- TO BE DONE:
Write the next part of the essay on poverty and anti-poverty strategies, starting right after its last line.
== PAGE EXTRACT
New Poverty New Strategies

Peter Townsend

(Professor of International Social Policy, LSE)

One of my first experiences of the incisive qualities of work on poverty in Hong Kong was reading Nelson Chow’s early report on conditions in the territory. Later I gained from the imaginative ideas of students I met in Essex and Bristol Universities – like Sammy Chiu and Kam Wah Chan. This week my wife and I are learning a lot during our intense programme of information exchange.

I have been invited by our hosts in the Council of Social Service to comment in particular on three themes: 1) the changes taking place in poverty – especially in so-called “developed” countries; 2) why anti-poverty policies have not had the impact that some authorities were hoping for; and 3) how those policies might be improved.

Our starting point must be the huge sweep of poverty across the world. Many governments are deeply concerned to learn that the problem is entrenched, and there is not much evidence that it is diminishing very fast, or at all. Therefore poverty has been placed high on the agendas of successive world and regional summits. It was accorded pride of place in the United Nations’ millennium goals.

But mounting concern has not been matched by demonstrable or convincing action. A fifth, or 1,200 million of the world’s population – mostly women and children - are estimated to have less than a dollar-a-day. There have been falls in some indicators, like that for child mortality, and reports of considerable progress in certain countries in extending, for example, access to education and health care, but nevertheless abundant evidence of continuing severe material and social deprivation and even catastrophic genocidal outbursts and large numbers of deaths from civil war.

The mounting fury about poverty has been strangely detached from serious concern about increasing inequality. Many studies have confirmed that for decades the gap between rich and poor countries has widened, and the gap between rich and poor within most countries has also grown (Townsend and Gordon, 2002). I understand that Hong Kong has experienced the same problem. The reasons for the development of this dual problem have to be made clear.

A book I co-edited and published recently (World Poverty: New Policies to Defeat an Old Enemy, Policy Press, 2003) attempts to pull together what we can learn from the anti-poverty policies of the last three or four decades. It was deliberately divided to represent the extent and analysis of poverty in rich countries and poor countries. Here I will attempt to summarise and update the principal argument – to give serious attention to a strategy different from the strategy being pursued by the international financial agencies. The book examines a considerable range of evidence from the poorer countries, including the most populous countries of the world, China and India. Its intention is to look at the problem in both rich and poor countries. It pushes the analysis of poverty from definition and measurement to the policies designed to alleviate poverty. The leadership role of Europe is strongly represented.

In a previous work Breadline Europe: The Measurement of Poverty, it was argued that the measurement and analysis of poverty could not be separated from the construction, or indeed the historical and contemporary responsibilities, of policies as driving causes of the human conditions and experiences making up "poverty." Yet poverty-diminishing or poverty-promoting policies are not generally identified as such, and their effects precisely quantified. There is not much of a literature of inquiry tracing the contribution of different policies to the overall extent of national and international, still less local, poverty.

What are anti-poverty policies?
====
== EXCERPTED RECORDS
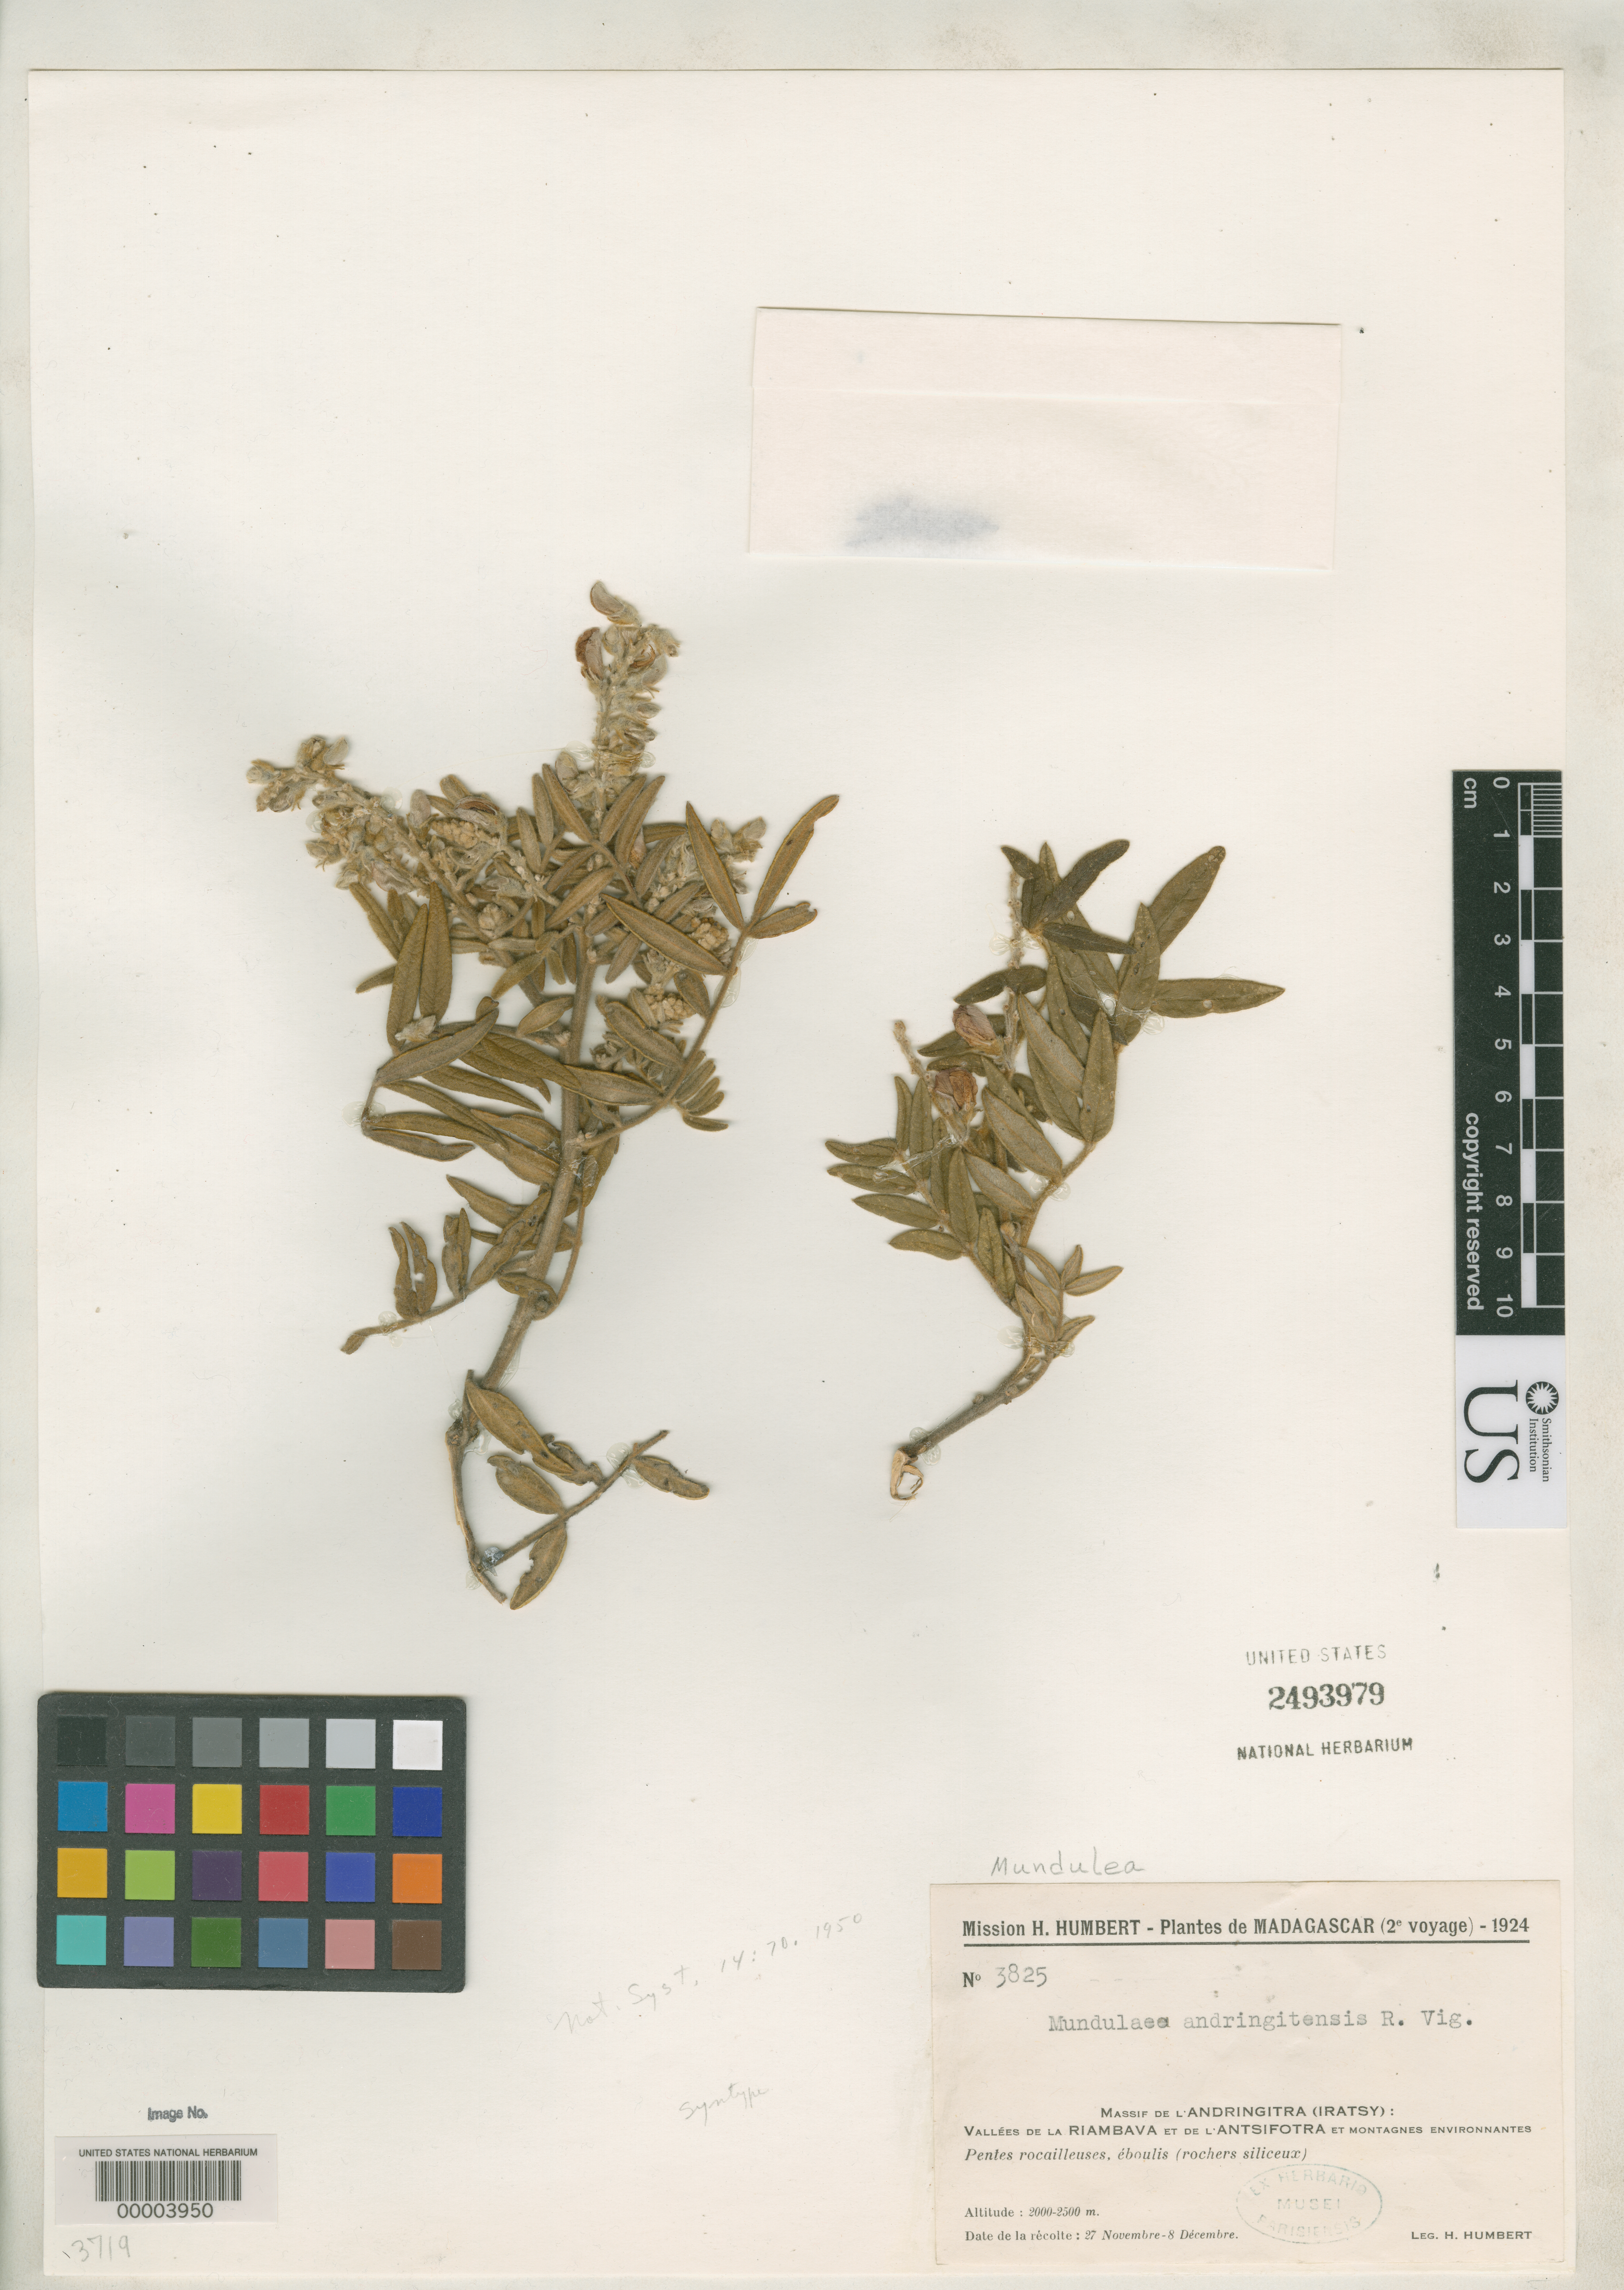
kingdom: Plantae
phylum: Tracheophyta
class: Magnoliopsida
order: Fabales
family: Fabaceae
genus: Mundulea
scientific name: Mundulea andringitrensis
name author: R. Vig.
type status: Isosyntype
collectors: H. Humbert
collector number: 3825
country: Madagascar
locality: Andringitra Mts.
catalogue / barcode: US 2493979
====
== EXCERPTED RECORDS
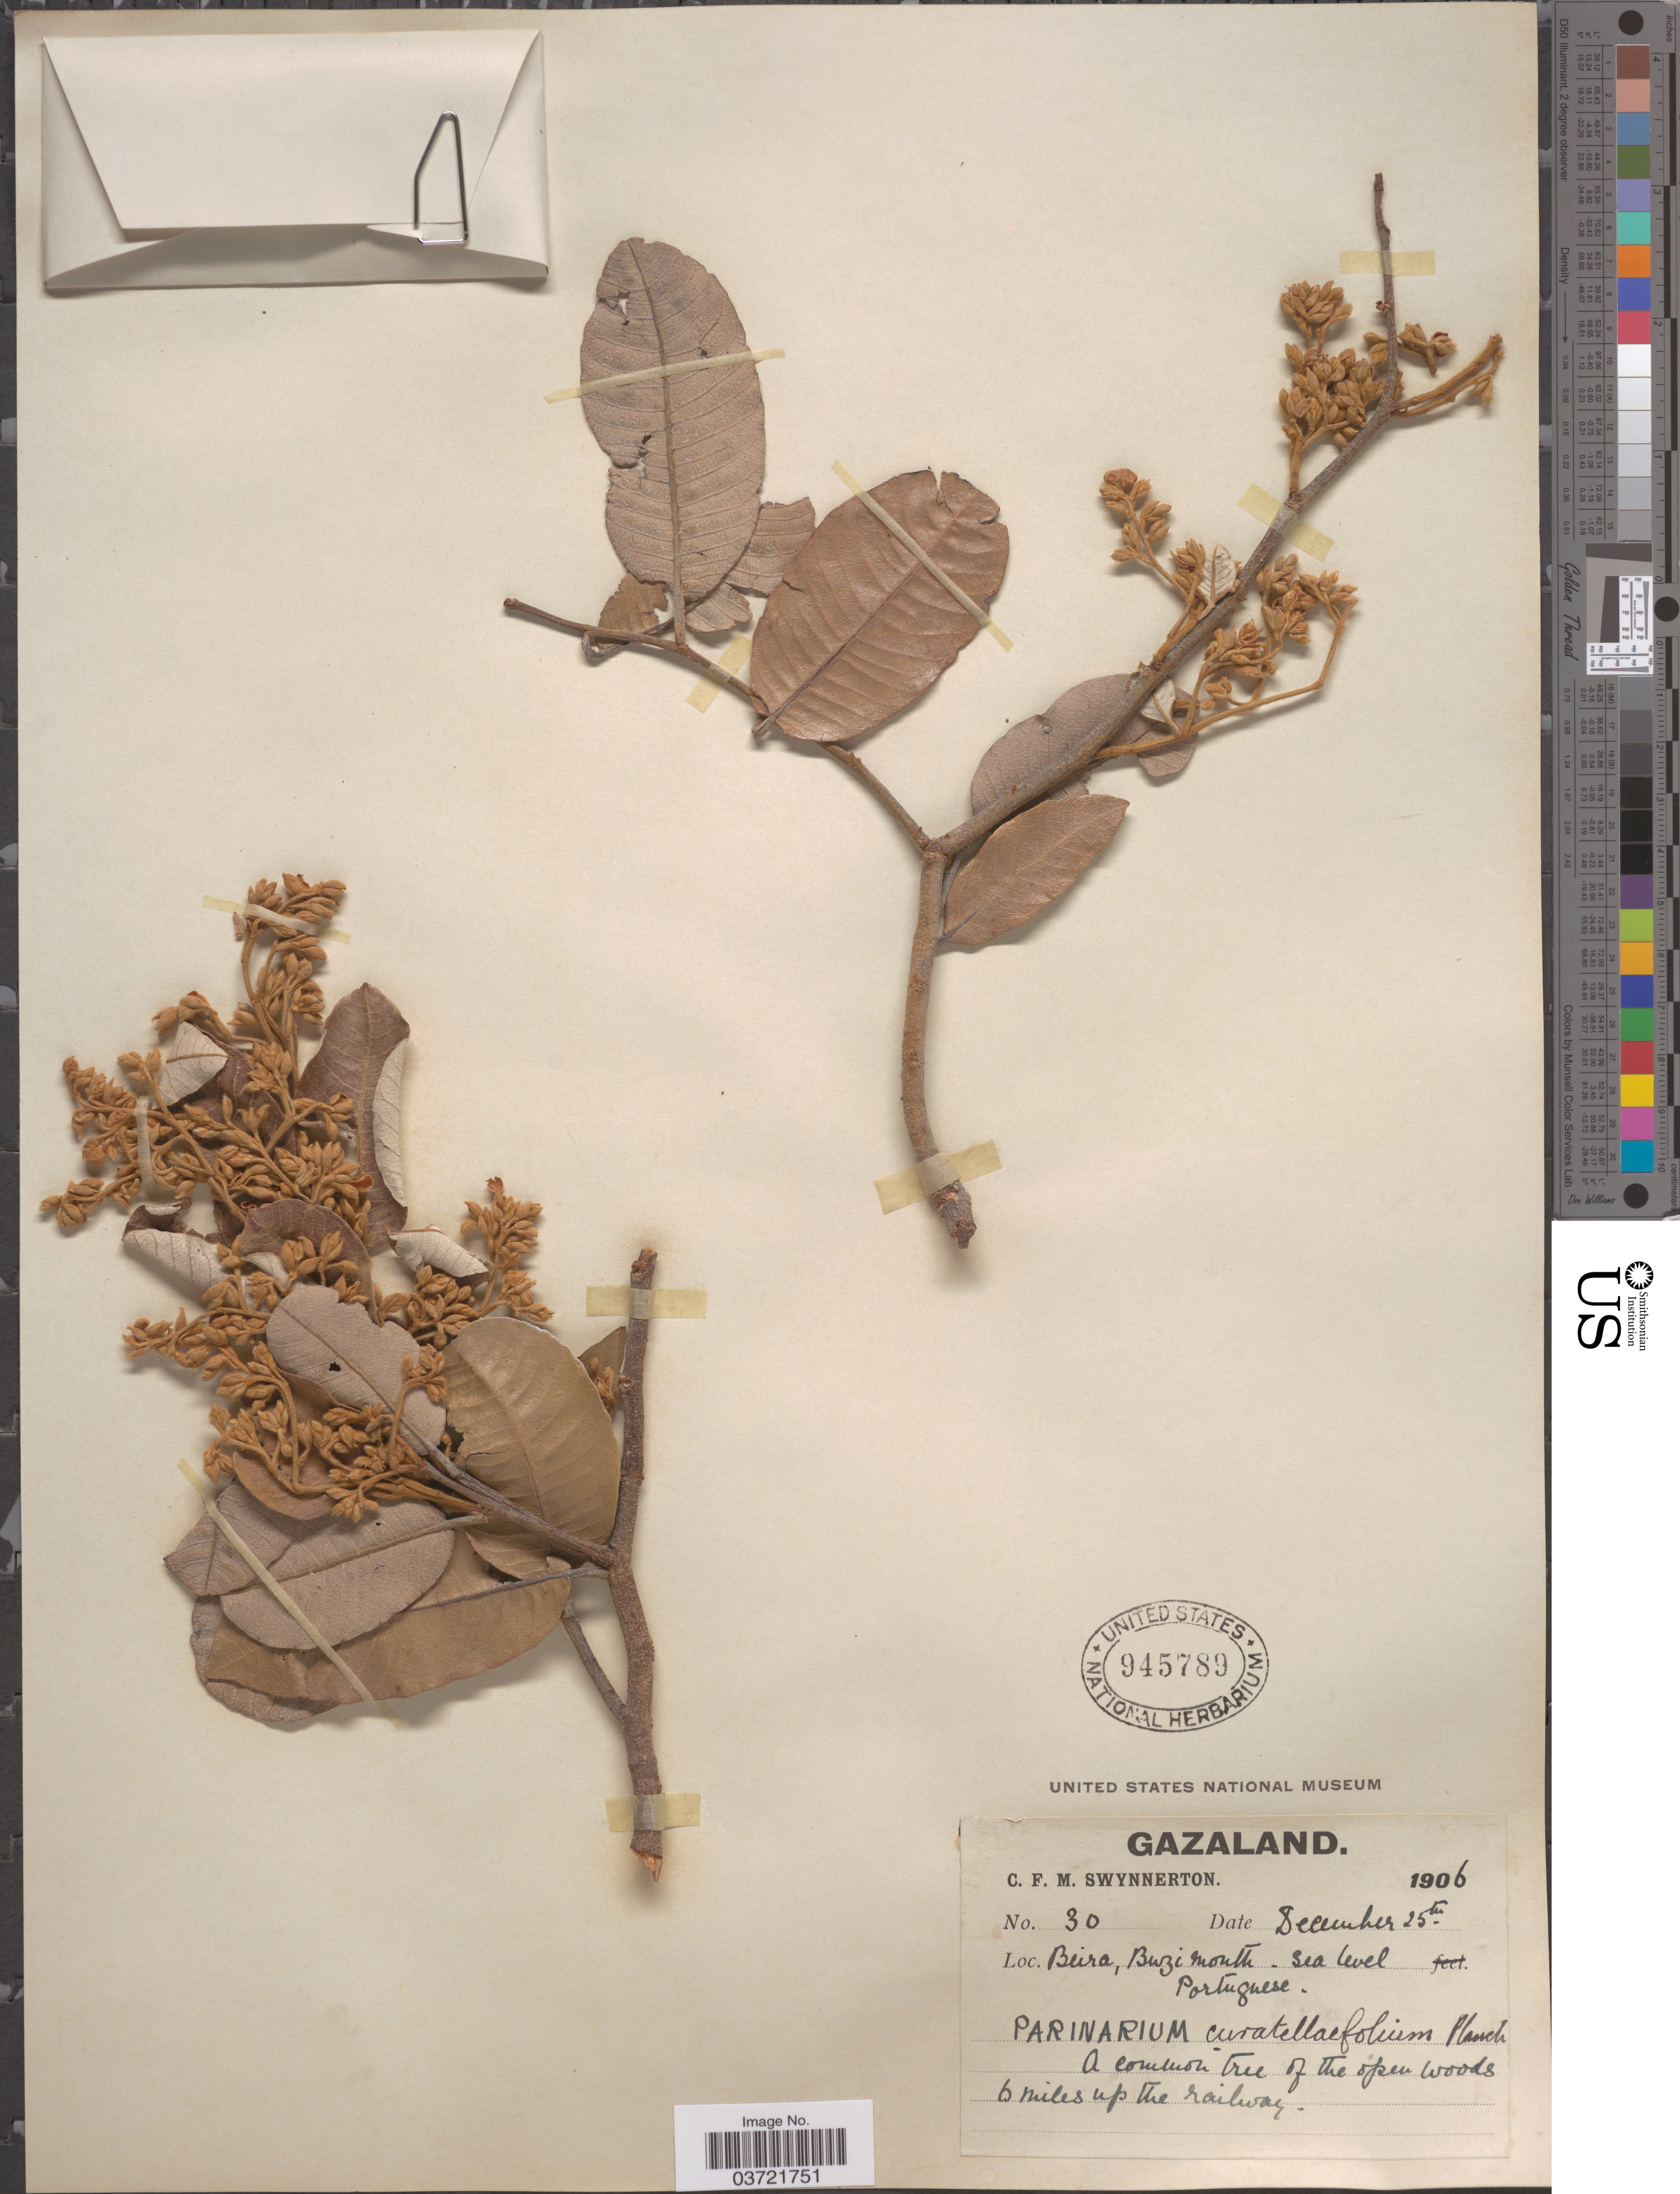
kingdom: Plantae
====
- THE OUTPUT:
Many will be familiar with arguments about particular policies of particular governments that are claimed to reduce poverty. Policies to improve or target benefits for poor people - like allowances for children in families with low incomes, or new basic pensions for categories of the elderly population - are examples. Policies to get more people back into work, so that they can support themselves from earnings and not become dependent on state benefits, provide another example. Inquiry into the effects of such policies, whether intended or unintended, can be made. But there are other state policies, for example tax policies, especially indirect tax policies, where the effects on poverty are not investigated or even appreciated as being relevant. Tax policies are complex sets that certainly address human welfare and they turn on intentions to promote or restore equity - as between the elderly and the economically active population, or between families with and without children. There are many other state policies - for example charging for health care, adding or reducing subsidised public housing, imprisoning young delinquents, and establishing armed forces - that contribute to, or subtract from, the numbers in poverty. State policies also have to be traced through national, regional and local levels, and it is not easy to draw a distinction between state and council responsibility for local policies that increase or reduce local poverty. The social effects of each policy are relevant to the question of immediate or ultimate success in keeping the national rate of poverty low. What becomes important to know is the multiple effect on trends in poverty of different state policies.

Poverty-diminishing and poverty-promoting policies

The poverty-diminishing and poverty-promoting policies of the state but also of other institutions have to be distinguished. These include market institutions, companies and corporations, religious institutions and charitable or voluntary organisations. Sometimes the social policies of such institutions are declared - as in prospectuses, statements in constitutions or annual accounts, cherished historical accounts and everyday prayer and ritual. More often precise injunctions are open to various interpretation or are implied rather than textually expressed. A distinction has to be made between institutionalised and personal forms of recommended or actual conduct. A distinction also has to be made between institutional policies that have a short-term or immediate social effect and those which induce long-term forms of discrimination, caste or class. Sometimes social institutions other than states act through governments or are subordinate to governments. Sometimes they act independently - with varying degrees of success.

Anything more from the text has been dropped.